As a final remark, it is also interesting to study what will be the impact of demography if the model only considers the adult population, which is the standard practice in many overlapping generation models. Provided the same parameter values reported in Table 1, we obtain that the total contribution of demography on per capita income growth in the model without children (aged 0–15) is only 6.5%. Thereby, we conclude that the standard practice in OLG models underestimates the actual contribution of demography on per capita income growth by 10\(\%\) points.

6 Conclusion

In this paper we studied the contribution of changes in the demographic structure on per-capita income growth. To shed light on this old topic, we used a new approach by considering an OLG model populated by households that are heterogeneous by level of education, who optimally choose the consumption of market- and home-produced goods, and the time spent working in the market and in home production.
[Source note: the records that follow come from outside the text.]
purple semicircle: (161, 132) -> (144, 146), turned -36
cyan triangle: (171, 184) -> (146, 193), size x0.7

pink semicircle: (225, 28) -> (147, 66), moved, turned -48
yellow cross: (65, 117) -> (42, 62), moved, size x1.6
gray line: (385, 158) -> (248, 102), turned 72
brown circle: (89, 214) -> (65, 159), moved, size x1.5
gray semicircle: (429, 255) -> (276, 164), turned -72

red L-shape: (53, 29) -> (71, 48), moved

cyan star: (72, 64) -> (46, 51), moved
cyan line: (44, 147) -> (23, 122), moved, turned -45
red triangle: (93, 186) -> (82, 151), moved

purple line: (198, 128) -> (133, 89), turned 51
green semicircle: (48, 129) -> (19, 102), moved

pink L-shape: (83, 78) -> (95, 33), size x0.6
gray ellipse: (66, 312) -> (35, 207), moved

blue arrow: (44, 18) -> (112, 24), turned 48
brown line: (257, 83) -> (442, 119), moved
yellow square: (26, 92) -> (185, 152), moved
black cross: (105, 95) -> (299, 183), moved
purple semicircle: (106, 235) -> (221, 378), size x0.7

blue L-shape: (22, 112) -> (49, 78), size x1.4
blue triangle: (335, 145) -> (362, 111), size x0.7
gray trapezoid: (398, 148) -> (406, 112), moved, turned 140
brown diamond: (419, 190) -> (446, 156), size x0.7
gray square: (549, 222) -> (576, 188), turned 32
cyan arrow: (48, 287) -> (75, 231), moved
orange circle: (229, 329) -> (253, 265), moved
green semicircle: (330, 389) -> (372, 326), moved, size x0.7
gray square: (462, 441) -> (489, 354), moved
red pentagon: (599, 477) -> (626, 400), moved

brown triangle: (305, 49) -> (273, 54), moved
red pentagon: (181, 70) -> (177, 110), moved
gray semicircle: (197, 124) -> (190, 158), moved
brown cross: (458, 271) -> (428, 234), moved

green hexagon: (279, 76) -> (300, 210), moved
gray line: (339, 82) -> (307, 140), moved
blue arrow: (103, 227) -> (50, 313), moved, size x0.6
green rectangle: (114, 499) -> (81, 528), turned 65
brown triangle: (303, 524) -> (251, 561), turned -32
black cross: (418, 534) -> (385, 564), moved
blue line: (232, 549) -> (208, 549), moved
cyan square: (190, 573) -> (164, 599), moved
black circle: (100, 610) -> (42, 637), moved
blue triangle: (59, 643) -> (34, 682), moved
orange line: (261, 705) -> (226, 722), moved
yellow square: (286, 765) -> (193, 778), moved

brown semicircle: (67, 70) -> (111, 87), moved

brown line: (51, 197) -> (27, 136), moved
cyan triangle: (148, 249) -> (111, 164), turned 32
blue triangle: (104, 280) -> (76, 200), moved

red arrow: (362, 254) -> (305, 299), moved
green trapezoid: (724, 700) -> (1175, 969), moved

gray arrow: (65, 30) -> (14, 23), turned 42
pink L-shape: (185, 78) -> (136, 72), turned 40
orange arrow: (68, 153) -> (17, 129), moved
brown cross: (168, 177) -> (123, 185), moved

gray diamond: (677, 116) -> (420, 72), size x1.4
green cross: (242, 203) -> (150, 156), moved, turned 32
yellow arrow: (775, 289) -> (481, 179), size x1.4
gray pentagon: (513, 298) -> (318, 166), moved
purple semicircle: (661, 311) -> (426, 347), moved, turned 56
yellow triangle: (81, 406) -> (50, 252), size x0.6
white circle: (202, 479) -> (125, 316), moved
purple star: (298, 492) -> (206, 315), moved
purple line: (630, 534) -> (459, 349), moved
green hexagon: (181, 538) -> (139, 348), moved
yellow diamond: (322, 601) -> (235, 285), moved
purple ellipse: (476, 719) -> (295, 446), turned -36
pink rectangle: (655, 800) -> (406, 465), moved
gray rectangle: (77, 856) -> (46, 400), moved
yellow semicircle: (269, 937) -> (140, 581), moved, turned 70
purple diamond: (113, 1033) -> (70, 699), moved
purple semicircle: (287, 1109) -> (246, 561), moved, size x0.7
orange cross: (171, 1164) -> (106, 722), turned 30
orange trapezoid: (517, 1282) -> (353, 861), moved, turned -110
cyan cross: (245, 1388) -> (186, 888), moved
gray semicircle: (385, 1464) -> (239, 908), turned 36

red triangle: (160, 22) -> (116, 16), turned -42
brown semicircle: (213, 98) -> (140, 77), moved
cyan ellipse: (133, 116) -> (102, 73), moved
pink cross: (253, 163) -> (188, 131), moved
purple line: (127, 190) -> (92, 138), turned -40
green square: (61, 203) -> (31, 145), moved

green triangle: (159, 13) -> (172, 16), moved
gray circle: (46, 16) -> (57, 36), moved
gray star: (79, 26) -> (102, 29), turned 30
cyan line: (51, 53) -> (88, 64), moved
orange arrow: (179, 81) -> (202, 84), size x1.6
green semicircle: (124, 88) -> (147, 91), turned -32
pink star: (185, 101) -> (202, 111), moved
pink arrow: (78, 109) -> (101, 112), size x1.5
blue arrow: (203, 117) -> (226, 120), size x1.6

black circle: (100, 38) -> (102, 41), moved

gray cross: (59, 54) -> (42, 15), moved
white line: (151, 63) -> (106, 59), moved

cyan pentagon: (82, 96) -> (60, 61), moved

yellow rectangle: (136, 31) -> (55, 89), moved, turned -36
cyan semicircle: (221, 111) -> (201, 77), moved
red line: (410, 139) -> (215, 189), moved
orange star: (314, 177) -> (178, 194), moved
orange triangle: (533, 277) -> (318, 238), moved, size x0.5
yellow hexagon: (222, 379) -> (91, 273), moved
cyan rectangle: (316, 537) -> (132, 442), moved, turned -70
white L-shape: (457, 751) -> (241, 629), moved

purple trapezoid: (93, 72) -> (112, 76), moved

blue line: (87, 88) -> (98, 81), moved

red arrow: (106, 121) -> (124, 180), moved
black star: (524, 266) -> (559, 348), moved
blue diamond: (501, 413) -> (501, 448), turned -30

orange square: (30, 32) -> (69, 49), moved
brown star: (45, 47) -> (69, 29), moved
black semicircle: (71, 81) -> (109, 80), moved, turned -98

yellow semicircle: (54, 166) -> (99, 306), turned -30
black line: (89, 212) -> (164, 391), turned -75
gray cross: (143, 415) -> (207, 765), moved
Then, we validated our approach by showing that our model is capable of replicating the observed increase in income and consumption per capita, and the pronounced decline in hours of work from 1850 to 2000.

Our main finding suggests that the rise in longevity and the drop in fertility account for around 17\(\%\) of the increase in per-capita income growth from 1850 to 2000. An analysis by demographic component gives that the drop in fertility explains 14.5\(\%\) of the economic growth, while the rise in longevity explains 6.4\(\%\). We also studied the contribution of the demographic transition in terms of the translation component (population structure) and the productivity component (changes in labor supply and capital accumulation). Our results suggest that the translation component accounts for 50\(\%\) of the total income growth from 1850 to 2000, and hence the productivity component accounts for 50\(\%\). By running additional counterfactual experiments we obtained two other key findings. First, we showed that, after productivity, demography is the most important factor explaining per-capita income growth for the country analyzed. Second, we showed that OLG models highly underestimate the impact of demography on per-capita income growth when dependent children are not included.

Our estimated contribution of demography to economic growth from 1850 to 2000 should, however, not be taken as a fixed number. We believe the value around 17\(\%\) points is likely to be the minimum contribution of demography to per-capita income growth. Indeed, there is growing evidence showing that changes in longevity may explain to a large extent the educational transition and the change in labor supply (Cervellati and Sunde 2013; Restuccia and Vandenbroucke 2013; Sanchez-Romero et al. 2016). This figure could be even higher if we consider that population density may boost technological progress (Lee 1988; Kremer 1993; Galor and Weil 2000; Jones 2001; Croix et al. 2008). Thus, further research is needed to investigate other interactions such as the interplay among demographic change, the education transition, and productivity growth.